Restiamo Umani ha un titolo che può essere letto in più modi: come un imperativo necessario in questo momento storico, un appello a riscoprire la nostra umanità oppure la constatazione che siamo semplicemente esseri umani con i nostri pregi e difetti. Quale delle tre ha ispirato la canzone?

“Tutte. Noi non abbiamo la pretesa di farci capire. Il gioco è lasciare aperte più letture possibili e, in base alla singolarità dell’esperienza umana, l’ascoltatore la può fare sua come meglio crede. Noi esseri umani abbiamo la presunzione di poterci comprendere con il linguaggio, ma per ognuno ogni parola evoca sentimenti differenti.”

 

Se poteste scegliere di creare un progetto con un artista, nazionale o internazionale, con chi vi piacerebbe collaborare? 

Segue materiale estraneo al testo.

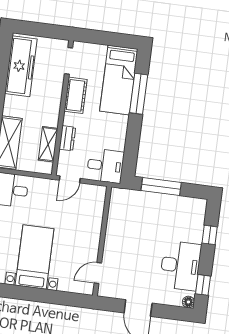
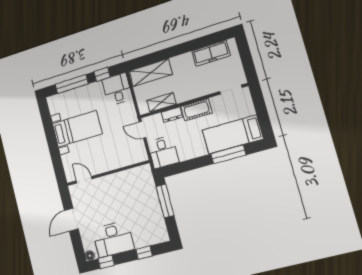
freezer: (21, 66) -> (211, 53), width x0.73, depth x0.79
cot: (76, 95) -> (196, 110), moved

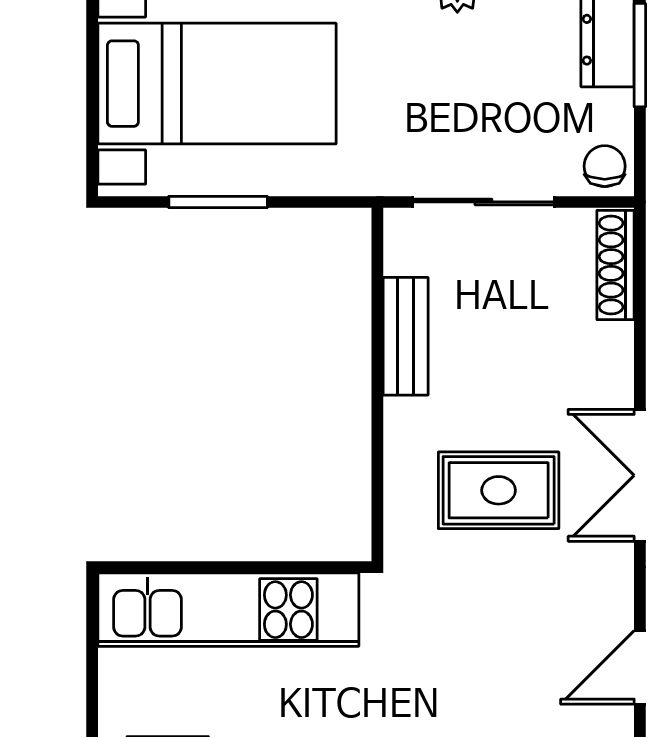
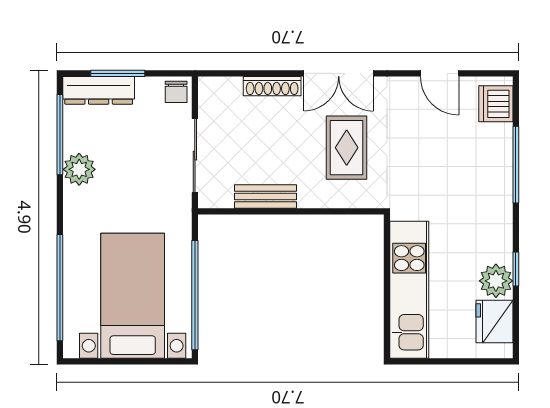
chair: (605, 166) -> (176, 92), turned -90
window: (218, 202) -> (195, 295), width x2.11
shoe rack: (616, 265) -> (272, 86), moved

“Le nostre collaborazioni nascono dall’amicizia. Solamente le esperienze ed il percorso che faremo potranno dirci quali saranno le future collaborazioni. Stimiamo artisti italiani ed esteri ma da li a pensare di collaborare la distanza è lunga, un po’ per timidezza ed un po’ per l’indole di volerci sempre arrangiare.”

 

Siete un trio, siete in attività da diciannove anni, avete pubblicato sette album e avete conquistato un secondo posto a X Factor 2009, oltre ad avere tenuto svariati concerti in tutta la penisola. I vostri numeri ci sono e mostrano l’esperienza maturata in questi anni. Cosa consigliereste a un giovane artista che si affaccia nel panorama musicale contemporaneo in fase di cambiamento?

“Il primo consiglio è di trovarsi dei buoni amici. Fare musica significa condividere una passione che ti porta a trovare il lato migliore dell’uomo, quello legato al divertimento ed allo stare assieme, alla casualità del percorso in questo presente incerto. Il secondo consiglio è di divertirsi.”

 

Progetti per il futuro?

“Per ora la fase progettuale lascerà spazio al nostro piacere più grande, il live. Ma non possiamo negare che ci siano già molte canzoni che non aspettano altro che il momento giusto per poter vedere la luce.”

 

Grazie a The Bastard Sons of Dioniso e a Big Time per la disponibilità.